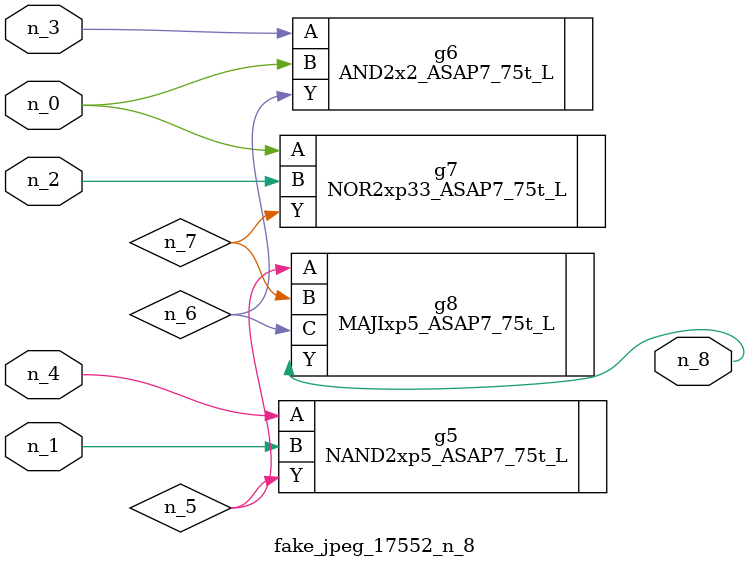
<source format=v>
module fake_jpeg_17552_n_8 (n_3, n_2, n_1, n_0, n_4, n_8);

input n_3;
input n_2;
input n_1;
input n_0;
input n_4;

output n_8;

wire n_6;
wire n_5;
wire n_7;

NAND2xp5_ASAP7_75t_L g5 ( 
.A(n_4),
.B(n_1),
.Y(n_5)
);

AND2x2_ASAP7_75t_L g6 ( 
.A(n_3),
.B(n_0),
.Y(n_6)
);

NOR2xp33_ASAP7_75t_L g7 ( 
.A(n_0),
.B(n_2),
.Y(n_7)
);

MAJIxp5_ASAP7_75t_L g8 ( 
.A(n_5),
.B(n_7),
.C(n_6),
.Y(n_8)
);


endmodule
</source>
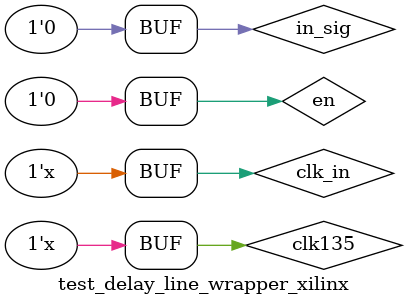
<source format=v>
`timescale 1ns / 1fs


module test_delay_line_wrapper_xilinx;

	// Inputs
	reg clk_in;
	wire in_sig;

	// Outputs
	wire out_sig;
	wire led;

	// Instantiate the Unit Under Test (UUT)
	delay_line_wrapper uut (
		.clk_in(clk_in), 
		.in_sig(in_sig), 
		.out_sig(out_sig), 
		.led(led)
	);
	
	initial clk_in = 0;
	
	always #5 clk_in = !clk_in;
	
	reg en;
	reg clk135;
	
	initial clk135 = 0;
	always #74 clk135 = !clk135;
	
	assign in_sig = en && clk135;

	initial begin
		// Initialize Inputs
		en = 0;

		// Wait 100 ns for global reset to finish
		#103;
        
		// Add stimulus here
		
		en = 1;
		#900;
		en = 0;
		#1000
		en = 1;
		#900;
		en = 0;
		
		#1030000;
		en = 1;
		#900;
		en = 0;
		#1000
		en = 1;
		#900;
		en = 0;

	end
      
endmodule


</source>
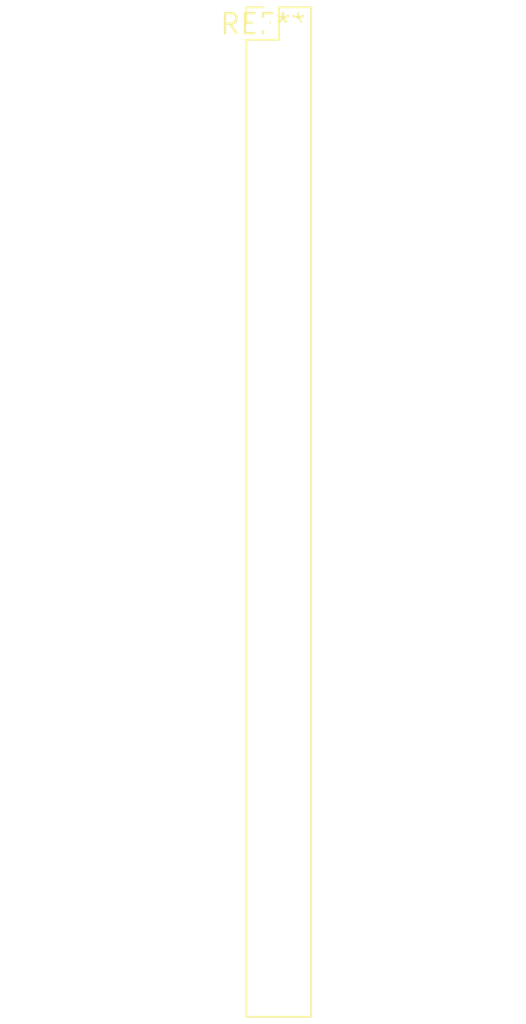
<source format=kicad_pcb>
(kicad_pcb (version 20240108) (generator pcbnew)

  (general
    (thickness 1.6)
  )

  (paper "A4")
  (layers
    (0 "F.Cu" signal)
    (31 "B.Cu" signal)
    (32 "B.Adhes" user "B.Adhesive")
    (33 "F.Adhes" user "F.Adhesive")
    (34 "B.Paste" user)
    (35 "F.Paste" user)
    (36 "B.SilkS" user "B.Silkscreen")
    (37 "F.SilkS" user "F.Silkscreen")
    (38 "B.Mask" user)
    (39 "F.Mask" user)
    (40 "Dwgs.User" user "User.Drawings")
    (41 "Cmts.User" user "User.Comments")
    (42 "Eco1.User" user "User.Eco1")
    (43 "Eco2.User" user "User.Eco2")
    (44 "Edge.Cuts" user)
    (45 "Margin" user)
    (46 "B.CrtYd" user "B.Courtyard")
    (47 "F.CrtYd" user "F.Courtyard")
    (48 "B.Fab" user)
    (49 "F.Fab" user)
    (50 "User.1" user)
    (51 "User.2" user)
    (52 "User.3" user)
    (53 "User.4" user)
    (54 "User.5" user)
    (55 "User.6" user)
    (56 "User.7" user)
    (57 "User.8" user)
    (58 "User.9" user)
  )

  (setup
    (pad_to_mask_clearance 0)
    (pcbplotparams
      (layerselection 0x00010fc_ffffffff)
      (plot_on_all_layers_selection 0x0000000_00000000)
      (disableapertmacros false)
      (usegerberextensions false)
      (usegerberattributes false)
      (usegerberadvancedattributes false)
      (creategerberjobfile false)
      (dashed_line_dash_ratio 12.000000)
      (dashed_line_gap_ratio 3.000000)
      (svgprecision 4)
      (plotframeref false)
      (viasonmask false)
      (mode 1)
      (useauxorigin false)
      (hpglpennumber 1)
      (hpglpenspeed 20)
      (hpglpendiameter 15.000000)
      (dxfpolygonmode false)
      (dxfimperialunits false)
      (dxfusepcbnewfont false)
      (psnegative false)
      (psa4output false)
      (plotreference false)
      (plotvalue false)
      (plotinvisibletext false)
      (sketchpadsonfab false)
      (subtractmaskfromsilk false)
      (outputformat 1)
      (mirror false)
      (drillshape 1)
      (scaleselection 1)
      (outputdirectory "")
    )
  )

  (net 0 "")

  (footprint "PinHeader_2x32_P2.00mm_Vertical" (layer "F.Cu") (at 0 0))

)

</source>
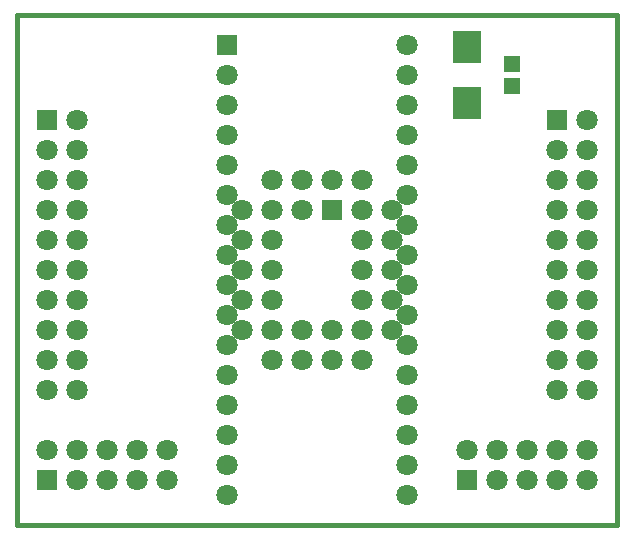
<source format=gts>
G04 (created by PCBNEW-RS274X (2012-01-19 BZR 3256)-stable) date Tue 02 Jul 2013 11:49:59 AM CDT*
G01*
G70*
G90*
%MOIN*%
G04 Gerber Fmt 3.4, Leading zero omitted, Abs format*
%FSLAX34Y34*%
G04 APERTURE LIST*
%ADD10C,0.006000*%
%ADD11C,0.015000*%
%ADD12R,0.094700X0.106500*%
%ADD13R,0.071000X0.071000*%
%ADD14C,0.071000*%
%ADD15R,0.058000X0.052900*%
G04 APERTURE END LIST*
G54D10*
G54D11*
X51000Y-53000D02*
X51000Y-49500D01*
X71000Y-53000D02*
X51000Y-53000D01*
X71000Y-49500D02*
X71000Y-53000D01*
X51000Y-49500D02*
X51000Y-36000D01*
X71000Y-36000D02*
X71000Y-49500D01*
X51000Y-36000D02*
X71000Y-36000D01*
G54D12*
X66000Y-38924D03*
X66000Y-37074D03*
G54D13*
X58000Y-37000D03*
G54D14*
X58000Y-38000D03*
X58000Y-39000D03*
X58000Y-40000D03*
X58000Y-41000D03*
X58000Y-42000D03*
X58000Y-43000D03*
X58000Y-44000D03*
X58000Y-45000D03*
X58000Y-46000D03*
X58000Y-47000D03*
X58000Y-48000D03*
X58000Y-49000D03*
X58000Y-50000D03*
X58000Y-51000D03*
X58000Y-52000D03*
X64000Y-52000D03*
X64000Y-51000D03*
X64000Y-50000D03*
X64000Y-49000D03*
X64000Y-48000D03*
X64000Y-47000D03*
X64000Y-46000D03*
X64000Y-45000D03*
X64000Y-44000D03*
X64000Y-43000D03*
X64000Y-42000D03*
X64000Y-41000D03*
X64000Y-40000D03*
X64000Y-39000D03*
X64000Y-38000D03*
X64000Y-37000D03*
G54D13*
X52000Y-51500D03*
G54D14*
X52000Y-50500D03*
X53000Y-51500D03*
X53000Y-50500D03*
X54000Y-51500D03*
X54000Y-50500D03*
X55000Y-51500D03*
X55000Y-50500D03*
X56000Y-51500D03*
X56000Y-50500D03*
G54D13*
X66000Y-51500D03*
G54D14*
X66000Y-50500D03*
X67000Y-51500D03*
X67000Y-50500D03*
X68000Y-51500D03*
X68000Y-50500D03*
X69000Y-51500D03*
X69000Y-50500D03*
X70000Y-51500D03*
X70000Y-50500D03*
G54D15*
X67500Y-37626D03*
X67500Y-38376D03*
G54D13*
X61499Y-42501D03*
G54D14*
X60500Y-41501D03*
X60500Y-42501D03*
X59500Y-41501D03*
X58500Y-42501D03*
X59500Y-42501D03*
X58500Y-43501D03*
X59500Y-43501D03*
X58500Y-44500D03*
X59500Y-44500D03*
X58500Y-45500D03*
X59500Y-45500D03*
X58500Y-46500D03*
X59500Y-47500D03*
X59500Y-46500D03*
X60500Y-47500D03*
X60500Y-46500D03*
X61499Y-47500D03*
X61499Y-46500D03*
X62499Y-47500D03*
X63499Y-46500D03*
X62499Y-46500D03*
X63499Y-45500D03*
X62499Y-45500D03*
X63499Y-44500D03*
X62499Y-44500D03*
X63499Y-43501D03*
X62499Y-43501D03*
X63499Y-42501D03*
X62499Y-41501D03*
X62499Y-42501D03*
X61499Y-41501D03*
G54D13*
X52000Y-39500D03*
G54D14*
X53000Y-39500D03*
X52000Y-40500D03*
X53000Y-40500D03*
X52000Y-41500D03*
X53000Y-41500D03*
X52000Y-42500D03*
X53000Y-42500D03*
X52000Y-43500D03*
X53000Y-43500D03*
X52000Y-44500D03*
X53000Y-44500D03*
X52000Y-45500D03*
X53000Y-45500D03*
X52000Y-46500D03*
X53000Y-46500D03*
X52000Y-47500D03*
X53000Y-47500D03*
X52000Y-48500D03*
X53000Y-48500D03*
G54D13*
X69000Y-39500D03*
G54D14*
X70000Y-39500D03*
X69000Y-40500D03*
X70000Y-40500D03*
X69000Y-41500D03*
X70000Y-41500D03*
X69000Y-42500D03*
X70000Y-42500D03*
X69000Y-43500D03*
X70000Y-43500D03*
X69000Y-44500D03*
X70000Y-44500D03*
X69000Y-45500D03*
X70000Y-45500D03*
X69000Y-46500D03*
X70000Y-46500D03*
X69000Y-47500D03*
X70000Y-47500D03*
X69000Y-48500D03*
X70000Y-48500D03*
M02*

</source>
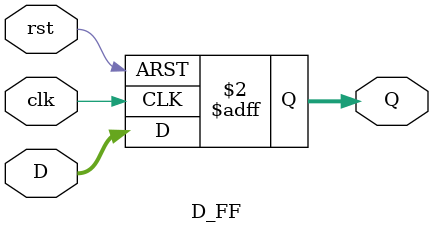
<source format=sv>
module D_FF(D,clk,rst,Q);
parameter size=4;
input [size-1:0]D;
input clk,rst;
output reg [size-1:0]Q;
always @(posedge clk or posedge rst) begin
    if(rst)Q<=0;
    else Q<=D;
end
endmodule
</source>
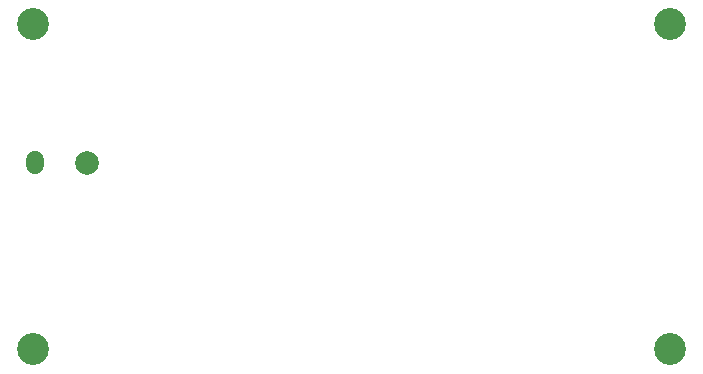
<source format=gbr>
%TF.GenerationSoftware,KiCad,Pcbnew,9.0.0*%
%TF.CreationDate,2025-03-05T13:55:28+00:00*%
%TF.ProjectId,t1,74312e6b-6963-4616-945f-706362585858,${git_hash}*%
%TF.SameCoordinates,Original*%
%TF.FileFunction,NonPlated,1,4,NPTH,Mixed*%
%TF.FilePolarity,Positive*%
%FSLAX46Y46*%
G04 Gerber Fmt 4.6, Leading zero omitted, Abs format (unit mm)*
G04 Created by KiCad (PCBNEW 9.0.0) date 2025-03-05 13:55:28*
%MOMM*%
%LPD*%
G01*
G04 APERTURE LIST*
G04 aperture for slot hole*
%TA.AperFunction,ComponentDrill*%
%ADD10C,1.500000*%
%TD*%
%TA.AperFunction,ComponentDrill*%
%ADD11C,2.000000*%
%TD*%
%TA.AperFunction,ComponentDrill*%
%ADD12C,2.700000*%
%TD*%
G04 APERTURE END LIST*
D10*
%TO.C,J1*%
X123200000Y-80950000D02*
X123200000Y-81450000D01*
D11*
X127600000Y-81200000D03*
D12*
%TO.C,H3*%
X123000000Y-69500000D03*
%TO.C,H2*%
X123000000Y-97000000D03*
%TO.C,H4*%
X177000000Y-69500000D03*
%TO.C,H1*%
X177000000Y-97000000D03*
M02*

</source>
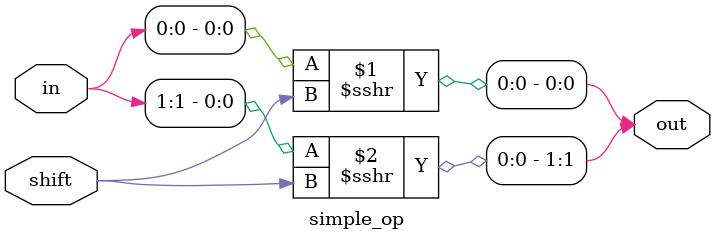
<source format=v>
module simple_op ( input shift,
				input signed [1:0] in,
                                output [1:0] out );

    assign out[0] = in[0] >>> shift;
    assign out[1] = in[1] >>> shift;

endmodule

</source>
──────────────────────────────
Scan the material above for the word "begin". Copy each line where it occurs.

* Worked solution *
	initial begin
always @(posedge clk or posedge rst) begin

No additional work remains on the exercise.